#### YOUR ASSIGNMENT
Locate every line below that contains the string "Creating", matching case exactly, and copy each such line in full.

* * *

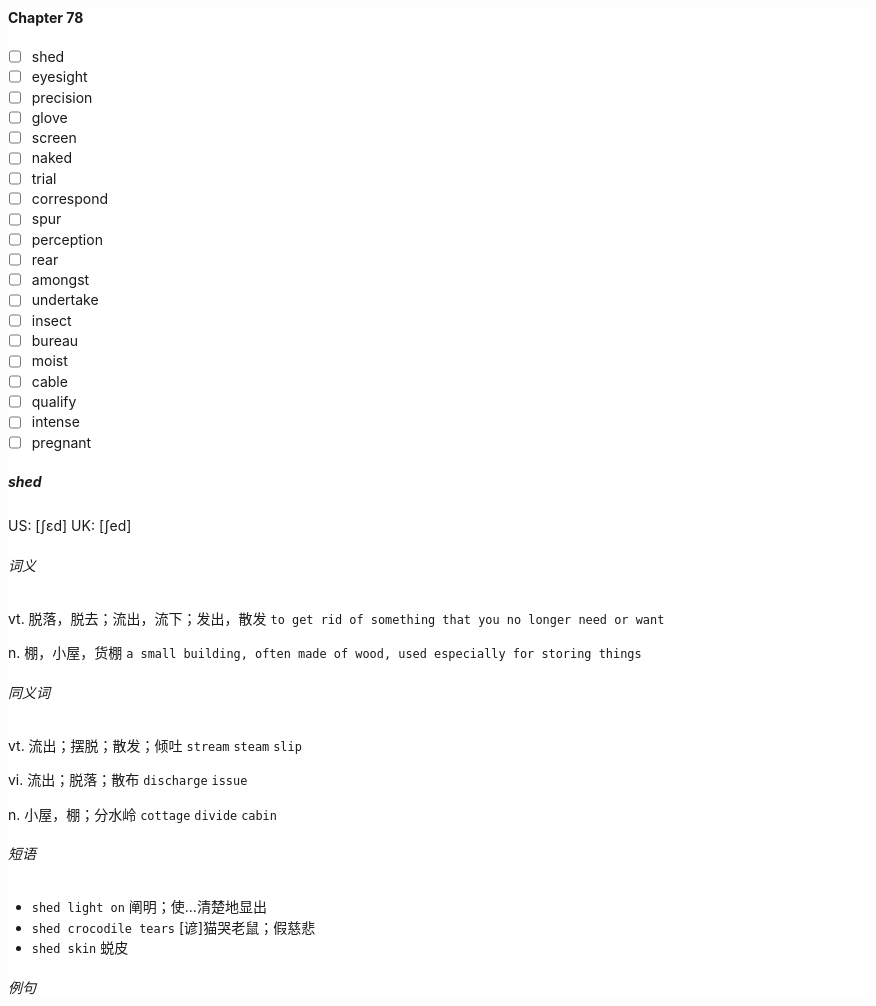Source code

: #### Chapter 78

- [ ] shed
- [ ] eyesight
- [ ] precision
- [ ] glove
- [ ] screen
- [ ] naked
- [ ] trial
- [ ] correspond
- [ ] spur
- [ ] perception
- [ ] rear
- [ ] amongst
- [ ] undertake
- [ ] insect
- [ ] bureau
- [ ] moist
- [ ] cable
- [ ] qualify
- [ ] intense
- [ ] pregnant

##### shed

US: [ʃɛd]
UK: [ʃed]

###### 词义

vt. 脱落，脱去；流出，流下；发出，散发
`to get rid of something that you no longer need or want`

n. 棚，小屋，货棚
`a small building, often made of wood, used especially for storing things`

###### 同义词

vt. 流出；摆脱；散发；倾吐
`stream` `steam` `slip`

vi. 流出；脱落；散布
`discharge` `issue`

n. 小屋，棚；分水岭
`cottage` `divide` `cabin`


###### 短语

- `shed light on` 阐明；使…清楚地显出
- `shed crocodile tears` [谚]猫哭老鼠；假慈悲
- `shed skin` 蜕皮

###### 例句
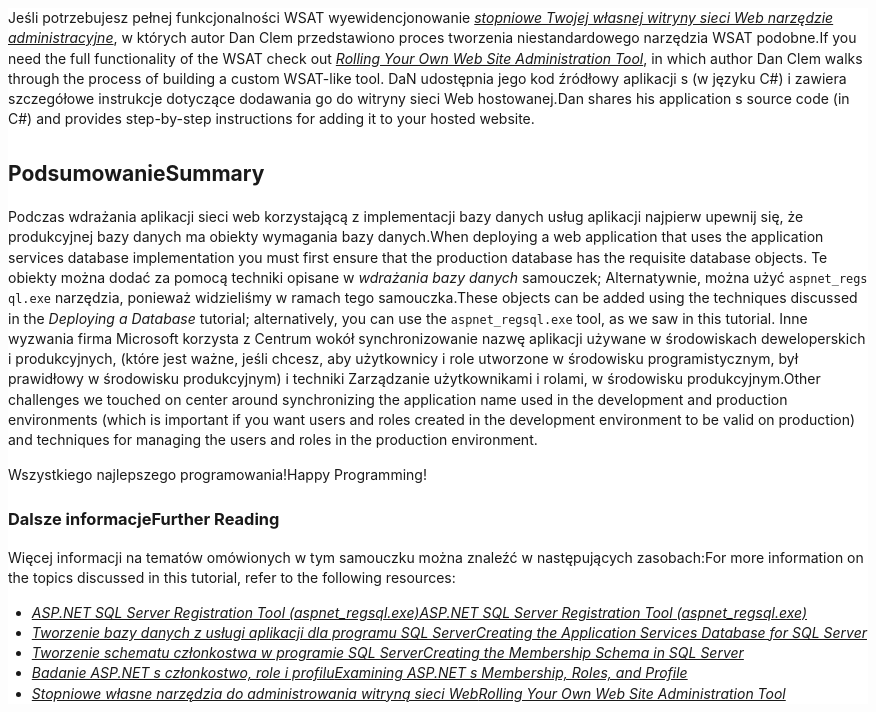 
<span data-ttu-id="9c11a-252">Jeśli potrzebujesz pełnej funkcjonalności WSAT wyewidencjonowanie [ *stopniowe Twojej własnej witryny sieci Web narzędzie administracyjne*](http://aspnet.4guysfromrolla.com/articles/052307-1.aspx), w których autor Dan Clem przedstawiono proces tworzenia niestandardowego narzędzia WSAT podobne.</span><span class="sxs-lookup"><span data-stu-id="9c11a-252">If you need the full functionality of the WSAT check out [*Rolling Your Own Web Site Administration Tool*](http://aspnet.4guysfromrolla.com/articles/052307-1.aspx), in which author Dan Clem walks through the process of building a custom WSAT-like tool.</span></span> <span data-ttu-id="9c11a-253">DaN udostępnia jego kod źródłowy aplikacji s (w języku C#) i zawiera szczegółowe instrukcje dotyczące dodawania go do witryny sieci Web hostowanej.</span><span class="sxs-lookup"><span data-stu-id="9c11a-253">Dan shares his application s source code (in C#) and provides step-by-step instructions for adding it to your hosted website.</span></span>

## <a name="summary"></a><span data-ttu-id="9c11a-254">Podsumowanie</span><span class="sxs-lookup"><span data-stu-id="9c11a-254">Summary</span></span>

<span data-ttu-id="9c11a-255">Podczas wdrażania aplikacji sieci web korzystającą z implementacji bazy danych usług aplikacji najpierw upewnij się, że produkcyjnej bazy danych ma obiekty wymagania bazy danych.</span><span class="sxs-lookup"><span data-stu-id="9c11a-255">When deploying a web application that uses the application services database implementation you must first ensure that the production database has the requisite database objects.</span></span> <span data-ttu-id="9c11a-256">Te obiekty można dodać za pomocą techniki opisane w *wdrażania bazy danych* samouczek; Alternatywnie, można użyć `aspnet_regsql.exe` narzędzia, ponieważ widzieliśmy w ramach tego samouczka.</span><span class="sxs-lookup"><span data-stu-id="9c11a-256">These objects can be added using the techniques discussed in the *Deploying a Database* tutorial; alternatively, you can use the `aspnet_regsql.exe` tool, as we saw in this tutorial.</span></span> <span data-ttu-id="9c11a-257">Inne wyzwania firma Microsoft korzysta z Centrum wokół synchronizowanie nazwę aplikacji używane w środowiskach deweloperskich i produkcyjnych, (które jest ważne, jeśli chcesz, aby użytkownicy i role utworzone w środowisku programistycznym, był prawidłowy w środowisku produkcyjnym) i techniki Zarządzanie użytkownikami i rolami, w środowisku produkcyjnym.</span><span class="sxs-lookup"><span data-stu-id="9c11a-257">Other challenges we touched on center around synchronizing the application name used in the development and production environments (which is important if you want users and roles created in the development environment to be valid on production) and techniques for managing the users and roles in the production environment.</span></span>

<span data-ttu-id="9c11a-258">Wszystkiego najlepszego programowania!</span><span class="sxs-lookup"><span data-stu-id="9c11a-258">Happy Programming!</span></span>

### <a name="further-reading"></a><span data-ttu-id="9c11a-259">Dalsze informacje</span><span class="sxs-lookup"><span data-stu-id="9c11a-259">Further Reading</span></span>

<span data-ttu-id="9c11a-260">Więcej informacji na tematów omówionych w tym samouczku można znaleźć w następujących zasobach:</span><span class="sxs-lookup"><span data-stu-id="9c11a-260">For more information on the topics discussed in this tutorial, refer to the following resources:</span></span>

- [<span data-ttu-id="9c11a-261">*ASP.NET SQL Server Registration Tool (aspnet_regsql.exe)*</span><span class="sxs-lookup"><span data-stu-id="9c11a-261">*ASP.NET SQL Server Registration Tool (aspnet_regsql.exe)*</span></span>](https://msdn.microsoft.com/library/ms229862.aspx)
- [<span data-ttu-id="9c11a-262">*Tworzenie bazy danych z usługi aplikacji dla programu SQL Server*</span><span class="sxs-lookup"><span data-stu-id="9c11a-262">*Creating the Application Services Database for SQL Server*</span></span>](https://msdn.microsoft.com/library/x28wfk74.aspx)
- [<span data-ttu-id="9c11a-263">*Tworzenie schematu członkostwa w programie SQL Server*</span><span class="sxs-lookup"><span data-stu-id="9c11a-263">*Creating the Membership Schema in SQL Server*</span></span>](../../older-versions-security/membership/creating-the-membership-schema-in-sql-server-vb.md)
- [<span data-ttu-id="9c11a-264">*Badanie ASP.NET s członkostwo, role i profilu*</span><span class="sxs-lookup"><span data-stu-id="9c11a-264">*Examining ASP.NET s Membership, Roles, and Profile*</span></span>](http://aspnet.4guysfromrolla.com/articles/120705-1.aspx)
- [<span data-ttu-id="9c11a-265">*Stopniowe własne narzędzia do administrowania witryną sieci Web*</span><span class="sxs-lookup"><span data-stu-id="9c11a-265">*Rolling Your Own Web Site Administration Tool*</span></span>](http://aspnet.4guysfromrolla.com/articles/052307-1.aspx)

* * *

#### REPLY TO THE TASK
- [<span data-ttu-id="9c11a-262">*Tworzenie bazy danych z usługi aplikacji dla programu SQL Server*</span><span class="sxs-lookup"><span data-stu-id="9c11a-262">*Creating the Application Services Database for SQL Server*</span></span>](https://msdn.microsoft.com/library/x28wfk74.aspx)
- [<span data-ttu-id="9c11a-263">*Tworzenie schematu członkostwa w programie SQL Server*</span><span class="sxs-lookup"><span data-stu-id="9c11a-263">*Creating the Membership Schema in SQL Server*</span></span>](../../older-versions-security/membership/creating-the-membership-schema-in-sql-server-vb.md)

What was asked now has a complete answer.